Suddenly, a college degree seems both indispensable and indistinguishable, a document acquired at great sacrifice and cost but one that has never felt more worthless.

Tuition rates tripled in the last decade amid cuts in state funding to public universities and spending sprees on large and small campuses dressing to impress. As a result, students borrow more than ever and graduate saddled with the most debt in U.S. history.

Pennsylvania grads must repay an average $28,000 in student loans, the fifth-highest debt in the country. One Penn State alum featured in the series left with two degrees and $80,000 in IOUs.

The gift of freedom

They didn't wrap it up and label it, but my parents gave me what college experts call "the gift of freedom," the priceless ability to enter adulthood without the crushing burden of student debt.

The University of Notre Dame cost $20,000 a year back then. I won scholarships and got a campus job, but somehow my folks - a teacher and secretary - managed to cover the bulk of the bill. The modest loans they took to anoint me my family's first female college graduate were promptly repaid. Now in their late 60s, my parents have retired in comfort.

My husband and I earn and save more than they did, but are under no illusions that we're doing enough. As for retirement? We can't imagine ever not working.

Since we are dual alums, Notre Dame might be the one school on the planet where our son and daughter have even a slight competitive edge. Based on projections, packing both kids off to South Bend 10 years from now will cost more than $1 million - if they get in.

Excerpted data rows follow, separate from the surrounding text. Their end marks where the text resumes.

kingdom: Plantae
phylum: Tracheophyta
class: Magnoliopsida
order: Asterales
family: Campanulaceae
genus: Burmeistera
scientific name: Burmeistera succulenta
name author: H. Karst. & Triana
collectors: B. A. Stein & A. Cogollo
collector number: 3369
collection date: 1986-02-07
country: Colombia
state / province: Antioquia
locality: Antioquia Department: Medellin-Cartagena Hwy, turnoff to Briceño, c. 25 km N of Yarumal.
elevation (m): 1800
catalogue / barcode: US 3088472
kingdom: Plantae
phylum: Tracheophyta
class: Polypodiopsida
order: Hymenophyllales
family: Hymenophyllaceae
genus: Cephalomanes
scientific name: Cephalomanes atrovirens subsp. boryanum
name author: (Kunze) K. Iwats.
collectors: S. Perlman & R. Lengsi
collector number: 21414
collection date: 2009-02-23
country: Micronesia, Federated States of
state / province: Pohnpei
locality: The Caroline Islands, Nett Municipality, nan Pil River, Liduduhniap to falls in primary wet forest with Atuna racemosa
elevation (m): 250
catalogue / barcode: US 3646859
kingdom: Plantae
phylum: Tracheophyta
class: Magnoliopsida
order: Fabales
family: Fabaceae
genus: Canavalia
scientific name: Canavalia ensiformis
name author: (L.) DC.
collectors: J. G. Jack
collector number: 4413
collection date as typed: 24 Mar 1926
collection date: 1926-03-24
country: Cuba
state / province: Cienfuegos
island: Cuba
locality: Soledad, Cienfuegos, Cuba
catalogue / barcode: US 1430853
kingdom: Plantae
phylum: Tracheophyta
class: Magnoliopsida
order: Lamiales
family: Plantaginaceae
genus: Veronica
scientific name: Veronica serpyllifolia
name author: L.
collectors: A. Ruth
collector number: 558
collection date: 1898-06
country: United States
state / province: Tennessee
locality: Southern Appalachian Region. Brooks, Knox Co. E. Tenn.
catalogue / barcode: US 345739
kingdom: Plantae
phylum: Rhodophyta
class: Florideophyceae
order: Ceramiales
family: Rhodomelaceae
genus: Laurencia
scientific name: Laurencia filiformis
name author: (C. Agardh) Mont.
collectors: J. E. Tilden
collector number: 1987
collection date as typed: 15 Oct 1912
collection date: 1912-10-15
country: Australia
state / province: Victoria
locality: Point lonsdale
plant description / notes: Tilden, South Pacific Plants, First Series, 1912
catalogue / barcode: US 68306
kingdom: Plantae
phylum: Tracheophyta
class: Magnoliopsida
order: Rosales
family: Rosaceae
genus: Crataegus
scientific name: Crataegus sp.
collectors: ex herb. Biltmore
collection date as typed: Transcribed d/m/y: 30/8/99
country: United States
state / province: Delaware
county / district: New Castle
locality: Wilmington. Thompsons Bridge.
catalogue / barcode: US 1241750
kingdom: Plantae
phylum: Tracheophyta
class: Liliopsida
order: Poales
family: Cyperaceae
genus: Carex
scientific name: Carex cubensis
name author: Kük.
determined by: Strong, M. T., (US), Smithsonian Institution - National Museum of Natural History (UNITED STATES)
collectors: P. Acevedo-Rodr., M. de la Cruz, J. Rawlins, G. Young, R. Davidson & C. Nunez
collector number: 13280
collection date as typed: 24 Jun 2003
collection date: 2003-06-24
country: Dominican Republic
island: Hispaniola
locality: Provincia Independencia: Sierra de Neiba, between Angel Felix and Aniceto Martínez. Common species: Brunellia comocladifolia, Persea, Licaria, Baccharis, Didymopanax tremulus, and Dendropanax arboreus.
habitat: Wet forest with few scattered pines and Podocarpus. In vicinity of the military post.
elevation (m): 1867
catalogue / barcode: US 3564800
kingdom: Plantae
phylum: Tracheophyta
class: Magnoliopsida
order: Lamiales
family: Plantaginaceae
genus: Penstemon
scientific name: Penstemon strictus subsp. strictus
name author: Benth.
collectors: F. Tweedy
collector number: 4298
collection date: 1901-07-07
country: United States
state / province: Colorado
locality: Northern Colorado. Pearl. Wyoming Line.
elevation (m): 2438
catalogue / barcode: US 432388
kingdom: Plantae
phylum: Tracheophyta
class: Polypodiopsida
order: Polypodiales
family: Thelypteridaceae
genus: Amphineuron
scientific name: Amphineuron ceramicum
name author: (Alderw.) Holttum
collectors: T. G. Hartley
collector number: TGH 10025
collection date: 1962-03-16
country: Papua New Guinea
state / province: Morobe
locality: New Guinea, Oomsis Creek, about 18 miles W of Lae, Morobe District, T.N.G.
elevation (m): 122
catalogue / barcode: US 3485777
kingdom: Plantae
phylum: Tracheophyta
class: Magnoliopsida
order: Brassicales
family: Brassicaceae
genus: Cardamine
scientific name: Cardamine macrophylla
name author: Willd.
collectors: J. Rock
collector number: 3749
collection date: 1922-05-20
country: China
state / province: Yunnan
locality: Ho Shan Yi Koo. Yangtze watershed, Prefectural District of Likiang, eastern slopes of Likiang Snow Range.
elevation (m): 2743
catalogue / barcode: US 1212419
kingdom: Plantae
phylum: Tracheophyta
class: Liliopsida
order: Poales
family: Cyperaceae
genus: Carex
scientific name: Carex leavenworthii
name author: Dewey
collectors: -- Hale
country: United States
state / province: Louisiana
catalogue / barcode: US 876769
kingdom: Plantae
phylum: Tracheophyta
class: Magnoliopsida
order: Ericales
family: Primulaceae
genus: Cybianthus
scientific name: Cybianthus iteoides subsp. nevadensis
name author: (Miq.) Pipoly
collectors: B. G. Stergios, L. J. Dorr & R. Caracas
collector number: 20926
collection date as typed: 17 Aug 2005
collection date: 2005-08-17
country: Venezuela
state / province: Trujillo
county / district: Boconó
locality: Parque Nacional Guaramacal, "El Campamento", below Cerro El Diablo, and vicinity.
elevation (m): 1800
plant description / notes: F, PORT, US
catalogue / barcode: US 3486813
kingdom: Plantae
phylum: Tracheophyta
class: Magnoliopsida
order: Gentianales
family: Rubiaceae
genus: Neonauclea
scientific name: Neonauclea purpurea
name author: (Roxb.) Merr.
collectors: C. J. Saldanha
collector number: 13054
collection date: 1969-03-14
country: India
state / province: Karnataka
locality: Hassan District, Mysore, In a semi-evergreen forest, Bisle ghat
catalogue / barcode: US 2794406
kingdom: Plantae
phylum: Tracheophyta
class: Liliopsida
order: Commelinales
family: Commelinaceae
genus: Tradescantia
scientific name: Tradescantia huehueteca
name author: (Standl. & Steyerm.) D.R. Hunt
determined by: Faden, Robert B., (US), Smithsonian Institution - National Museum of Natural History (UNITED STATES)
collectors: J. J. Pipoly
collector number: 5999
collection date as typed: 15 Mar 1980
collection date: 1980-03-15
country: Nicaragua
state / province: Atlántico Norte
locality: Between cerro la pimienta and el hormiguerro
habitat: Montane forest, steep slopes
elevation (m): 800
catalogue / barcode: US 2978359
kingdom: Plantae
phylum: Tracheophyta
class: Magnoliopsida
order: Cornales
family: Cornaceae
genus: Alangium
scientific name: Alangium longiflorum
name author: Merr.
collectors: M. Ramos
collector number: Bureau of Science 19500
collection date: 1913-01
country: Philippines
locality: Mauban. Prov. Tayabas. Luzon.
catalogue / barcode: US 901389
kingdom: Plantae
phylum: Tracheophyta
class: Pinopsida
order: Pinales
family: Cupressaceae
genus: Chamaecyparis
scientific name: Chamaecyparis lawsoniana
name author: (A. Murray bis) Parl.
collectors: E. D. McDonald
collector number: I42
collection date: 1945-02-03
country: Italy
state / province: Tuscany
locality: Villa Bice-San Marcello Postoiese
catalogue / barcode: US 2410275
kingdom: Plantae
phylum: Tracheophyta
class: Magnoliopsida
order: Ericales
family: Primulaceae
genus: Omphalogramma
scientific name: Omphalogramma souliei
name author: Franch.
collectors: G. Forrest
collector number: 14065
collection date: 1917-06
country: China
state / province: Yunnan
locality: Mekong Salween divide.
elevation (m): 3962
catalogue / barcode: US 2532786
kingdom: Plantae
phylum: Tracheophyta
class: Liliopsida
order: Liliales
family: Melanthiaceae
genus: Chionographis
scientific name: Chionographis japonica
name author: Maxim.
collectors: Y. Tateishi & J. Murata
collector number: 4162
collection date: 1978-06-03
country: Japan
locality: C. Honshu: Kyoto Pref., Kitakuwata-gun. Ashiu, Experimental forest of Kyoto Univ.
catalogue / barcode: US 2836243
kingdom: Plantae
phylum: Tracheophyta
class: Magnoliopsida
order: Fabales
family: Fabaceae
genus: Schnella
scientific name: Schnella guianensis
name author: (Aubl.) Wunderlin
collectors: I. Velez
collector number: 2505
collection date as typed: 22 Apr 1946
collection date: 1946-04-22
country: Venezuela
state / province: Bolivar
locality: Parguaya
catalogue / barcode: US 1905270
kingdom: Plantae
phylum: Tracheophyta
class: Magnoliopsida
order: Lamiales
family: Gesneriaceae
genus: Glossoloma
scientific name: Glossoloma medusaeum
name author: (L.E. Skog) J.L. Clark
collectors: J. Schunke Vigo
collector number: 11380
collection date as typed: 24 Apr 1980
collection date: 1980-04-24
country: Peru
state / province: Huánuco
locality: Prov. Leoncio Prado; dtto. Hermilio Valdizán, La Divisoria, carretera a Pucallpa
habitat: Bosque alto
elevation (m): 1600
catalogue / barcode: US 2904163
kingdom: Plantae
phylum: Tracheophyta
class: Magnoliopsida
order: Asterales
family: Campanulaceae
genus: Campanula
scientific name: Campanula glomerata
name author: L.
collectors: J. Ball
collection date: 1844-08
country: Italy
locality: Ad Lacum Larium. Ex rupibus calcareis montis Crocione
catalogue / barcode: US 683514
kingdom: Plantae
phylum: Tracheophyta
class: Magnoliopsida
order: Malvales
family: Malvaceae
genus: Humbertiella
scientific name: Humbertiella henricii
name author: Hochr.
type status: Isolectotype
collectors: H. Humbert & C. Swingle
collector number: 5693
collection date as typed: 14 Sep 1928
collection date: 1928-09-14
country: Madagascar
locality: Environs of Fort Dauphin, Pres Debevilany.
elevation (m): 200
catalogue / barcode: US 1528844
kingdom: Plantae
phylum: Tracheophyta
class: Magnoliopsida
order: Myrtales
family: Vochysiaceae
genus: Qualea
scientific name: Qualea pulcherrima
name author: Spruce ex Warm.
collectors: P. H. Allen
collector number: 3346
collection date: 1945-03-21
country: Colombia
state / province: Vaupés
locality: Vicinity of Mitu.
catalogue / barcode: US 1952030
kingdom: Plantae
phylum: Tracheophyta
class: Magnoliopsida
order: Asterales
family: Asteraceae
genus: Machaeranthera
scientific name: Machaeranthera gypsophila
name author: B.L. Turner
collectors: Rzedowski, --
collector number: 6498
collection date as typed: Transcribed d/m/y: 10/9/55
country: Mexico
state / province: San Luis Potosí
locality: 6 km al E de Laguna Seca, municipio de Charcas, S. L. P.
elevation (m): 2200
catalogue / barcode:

"Demand and selectivity have risen so high," notes Barmak Nassirian, of the American Association of Collegiate Registrars and Admissions Officers, "that most of us today couldn't get into the schools we went to." Even if we did, he adds, "we couldn't pay for them."

Cheaper not better?

I ask Nassirian to rate the value of costly private colleges vs. still-high, but comparatively affordable, public universities.

"Don't assume that cheaper is always better," he cautions, "because in many cases, the most expensive schools are the ones subsidizing the most students."

To further confuse me, he says small liberal-arts schools that can't offer generous grants often possess one parent-friendly trait:

"They do a significantly better job of graduating people on time."

Still, I share my theory that in these astronomically expensive and uncertain times, financially clueless 18-year-olds who've fallen in love with an idyllic campus shouldn't be given the power to take on college debt they may live to regret.

Nassirian agrees that many parents imprudently let young people "pick the place and then assume there must be a way to make it happen." A surer approach, he suggests, is talking frankly as a family about "how much realistically you can contribute to defray the cost" before applying to a mix of dream schools and bargain institutions.

Posh dorms, football stadiums, and gourmet cafés will always wow impressionable teenagers. But campus amenities quickly lose their luster when broke alums can't repay their loans.